Yes. Approximately one week prior to ICL implantation, two laser iridotomies will be made. This involves use of a non-invasive YAG laser to make two small incisions in the patient’s iris (colored part of the eye) to ensure an adequate fluid pathway in the eye to prevent a buildup of intraocular pressure (secondary glaucoma) due to blockage of the pupil by the ICL. These laser iridotomy procedures are routinely performed for various other reasons by ophthalmologists and are usually quite benign.

Q. Is the ICL a Permanent Implant?

The ICL is designed to be placed in the patient’s eye and remain there permanently or at least until the patient’s natural crystalline lens develops a cataract through the normal aging process. Depending on the age of the patient at the time of ICL implantation this could be 20-30 years. However, with the exception of removing the ICL with the cataractous lens, which has developed due to old age, there should be no reason to ever remove an ICL.

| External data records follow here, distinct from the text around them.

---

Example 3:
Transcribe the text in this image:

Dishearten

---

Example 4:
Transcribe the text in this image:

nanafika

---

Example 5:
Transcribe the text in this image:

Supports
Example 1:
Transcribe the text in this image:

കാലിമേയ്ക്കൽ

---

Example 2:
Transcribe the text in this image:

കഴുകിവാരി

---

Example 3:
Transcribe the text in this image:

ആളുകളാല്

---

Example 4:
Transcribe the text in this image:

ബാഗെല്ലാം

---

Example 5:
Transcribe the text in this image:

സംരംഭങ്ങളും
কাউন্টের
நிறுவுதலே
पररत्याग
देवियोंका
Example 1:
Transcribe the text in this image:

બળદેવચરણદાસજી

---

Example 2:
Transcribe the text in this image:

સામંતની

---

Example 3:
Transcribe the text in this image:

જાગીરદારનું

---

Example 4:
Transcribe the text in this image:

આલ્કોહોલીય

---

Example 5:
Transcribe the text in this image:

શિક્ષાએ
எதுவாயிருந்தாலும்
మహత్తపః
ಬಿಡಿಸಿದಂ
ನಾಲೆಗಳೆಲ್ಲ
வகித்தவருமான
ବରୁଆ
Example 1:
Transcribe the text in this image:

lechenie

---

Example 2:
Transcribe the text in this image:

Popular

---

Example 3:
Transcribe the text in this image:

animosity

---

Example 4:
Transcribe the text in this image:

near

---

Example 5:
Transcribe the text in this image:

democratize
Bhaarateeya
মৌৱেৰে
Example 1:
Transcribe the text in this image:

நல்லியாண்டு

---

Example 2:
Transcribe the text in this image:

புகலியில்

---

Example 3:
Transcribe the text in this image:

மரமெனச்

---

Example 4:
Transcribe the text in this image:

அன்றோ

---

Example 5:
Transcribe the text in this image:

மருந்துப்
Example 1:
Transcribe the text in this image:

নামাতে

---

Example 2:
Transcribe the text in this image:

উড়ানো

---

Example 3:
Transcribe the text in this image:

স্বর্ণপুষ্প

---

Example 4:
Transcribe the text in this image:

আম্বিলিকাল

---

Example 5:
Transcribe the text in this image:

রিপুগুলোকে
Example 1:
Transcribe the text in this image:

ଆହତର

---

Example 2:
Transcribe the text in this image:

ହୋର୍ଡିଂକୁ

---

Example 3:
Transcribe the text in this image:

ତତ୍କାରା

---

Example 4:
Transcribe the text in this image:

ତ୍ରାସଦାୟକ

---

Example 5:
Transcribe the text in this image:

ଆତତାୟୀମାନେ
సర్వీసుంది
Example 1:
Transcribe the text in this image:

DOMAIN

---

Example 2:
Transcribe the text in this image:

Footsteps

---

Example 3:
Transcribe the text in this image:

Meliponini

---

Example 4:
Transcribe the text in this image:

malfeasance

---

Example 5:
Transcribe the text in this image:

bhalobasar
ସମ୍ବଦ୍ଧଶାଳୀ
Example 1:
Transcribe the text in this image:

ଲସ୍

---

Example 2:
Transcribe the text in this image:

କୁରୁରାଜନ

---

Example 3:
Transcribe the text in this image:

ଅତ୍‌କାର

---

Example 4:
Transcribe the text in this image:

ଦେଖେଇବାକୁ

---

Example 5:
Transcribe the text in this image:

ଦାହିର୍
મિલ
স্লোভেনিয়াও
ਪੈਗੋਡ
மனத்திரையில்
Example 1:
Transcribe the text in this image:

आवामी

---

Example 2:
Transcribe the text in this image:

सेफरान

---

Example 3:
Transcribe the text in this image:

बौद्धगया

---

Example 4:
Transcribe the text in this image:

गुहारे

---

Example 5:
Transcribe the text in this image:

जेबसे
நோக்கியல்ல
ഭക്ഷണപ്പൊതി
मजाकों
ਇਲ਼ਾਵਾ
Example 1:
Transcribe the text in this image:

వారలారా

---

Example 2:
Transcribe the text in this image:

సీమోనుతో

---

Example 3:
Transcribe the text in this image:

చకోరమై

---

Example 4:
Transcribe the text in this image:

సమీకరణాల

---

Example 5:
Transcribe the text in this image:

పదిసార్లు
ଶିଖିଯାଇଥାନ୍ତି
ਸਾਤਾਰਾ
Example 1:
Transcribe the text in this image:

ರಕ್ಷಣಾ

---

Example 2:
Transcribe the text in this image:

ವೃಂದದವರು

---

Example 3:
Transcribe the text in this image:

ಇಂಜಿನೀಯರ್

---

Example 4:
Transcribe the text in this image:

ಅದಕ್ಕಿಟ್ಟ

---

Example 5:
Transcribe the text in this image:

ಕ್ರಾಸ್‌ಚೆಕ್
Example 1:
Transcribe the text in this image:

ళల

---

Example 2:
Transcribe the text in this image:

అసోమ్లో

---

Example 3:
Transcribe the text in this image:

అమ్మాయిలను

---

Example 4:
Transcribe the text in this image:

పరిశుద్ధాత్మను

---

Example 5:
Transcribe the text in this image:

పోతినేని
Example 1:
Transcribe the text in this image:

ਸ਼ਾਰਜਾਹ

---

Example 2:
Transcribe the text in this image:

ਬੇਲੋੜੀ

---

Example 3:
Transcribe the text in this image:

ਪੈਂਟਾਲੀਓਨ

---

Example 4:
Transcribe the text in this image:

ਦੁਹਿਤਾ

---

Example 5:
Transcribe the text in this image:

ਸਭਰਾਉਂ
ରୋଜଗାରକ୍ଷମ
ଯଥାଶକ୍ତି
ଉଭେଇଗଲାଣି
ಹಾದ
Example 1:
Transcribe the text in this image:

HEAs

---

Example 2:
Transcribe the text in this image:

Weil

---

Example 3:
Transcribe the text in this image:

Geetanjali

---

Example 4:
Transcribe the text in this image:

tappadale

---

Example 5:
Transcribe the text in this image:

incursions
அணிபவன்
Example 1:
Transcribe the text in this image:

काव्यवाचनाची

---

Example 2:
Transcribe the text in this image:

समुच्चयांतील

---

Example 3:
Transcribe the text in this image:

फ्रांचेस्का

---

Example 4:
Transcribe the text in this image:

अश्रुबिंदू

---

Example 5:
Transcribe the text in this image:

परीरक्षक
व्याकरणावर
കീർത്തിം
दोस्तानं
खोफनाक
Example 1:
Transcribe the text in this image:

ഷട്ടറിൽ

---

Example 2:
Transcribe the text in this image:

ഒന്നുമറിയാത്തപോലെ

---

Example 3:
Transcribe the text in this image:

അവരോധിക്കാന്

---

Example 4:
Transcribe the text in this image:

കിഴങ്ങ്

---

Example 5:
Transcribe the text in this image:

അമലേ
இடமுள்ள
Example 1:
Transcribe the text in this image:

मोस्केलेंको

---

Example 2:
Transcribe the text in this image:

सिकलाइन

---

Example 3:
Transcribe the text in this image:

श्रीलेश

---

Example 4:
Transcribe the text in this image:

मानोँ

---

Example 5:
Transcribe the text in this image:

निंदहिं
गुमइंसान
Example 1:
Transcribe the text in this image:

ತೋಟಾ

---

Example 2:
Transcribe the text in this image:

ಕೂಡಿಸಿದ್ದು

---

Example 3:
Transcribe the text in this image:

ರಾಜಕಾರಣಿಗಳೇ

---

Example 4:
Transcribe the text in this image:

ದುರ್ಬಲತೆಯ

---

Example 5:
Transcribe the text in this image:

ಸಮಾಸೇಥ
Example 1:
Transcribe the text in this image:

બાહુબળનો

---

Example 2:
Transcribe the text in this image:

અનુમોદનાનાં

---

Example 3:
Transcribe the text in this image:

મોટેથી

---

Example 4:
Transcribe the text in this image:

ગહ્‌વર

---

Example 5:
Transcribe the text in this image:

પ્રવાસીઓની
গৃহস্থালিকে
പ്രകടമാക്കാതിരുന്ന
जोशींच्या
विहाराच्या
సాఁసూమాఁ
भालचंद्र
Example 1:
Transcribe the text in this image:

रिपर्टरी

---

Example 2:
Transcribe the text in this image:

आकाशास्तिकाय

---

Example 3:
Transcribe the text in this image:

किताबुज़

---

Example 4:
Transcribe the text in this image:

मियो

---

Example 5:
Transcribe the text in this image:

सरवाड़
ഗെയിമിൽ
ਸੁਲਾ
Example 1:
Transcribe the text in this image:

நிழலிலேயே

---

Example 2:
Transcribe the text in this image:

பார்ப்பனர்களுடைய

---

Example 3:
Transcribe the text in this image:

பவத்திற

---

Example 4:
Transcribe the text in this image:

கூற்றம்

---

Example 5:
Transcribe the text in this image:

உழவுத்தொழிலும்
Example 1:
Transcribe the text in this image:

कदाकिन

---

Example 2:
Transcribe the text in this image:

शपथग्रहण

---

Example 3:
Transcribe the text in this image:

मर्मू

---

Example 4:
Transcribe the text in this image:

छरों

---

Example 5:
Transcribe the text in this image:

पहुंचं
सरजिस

Q. Does Receiving an ICL Mean The Patient Will Always be Completely Free of Spectacles?

Not necessarily. Patients who required reading glasses or bifocals prior to implantation of the ICL-will likely continue to require some sort of vision correction for near vision. And younger patients who receive the ICL will still continue to require reading glasses once they reach middle age. The ICL is not designed to correct or alleviate natural aging of the crystalline lens which is first observed during middle age when patients begin to require bifocals or reading glasses. However, correction for residual myopic or hyperopic refractive problems should be minimal or nonexistent after placement of the ICL.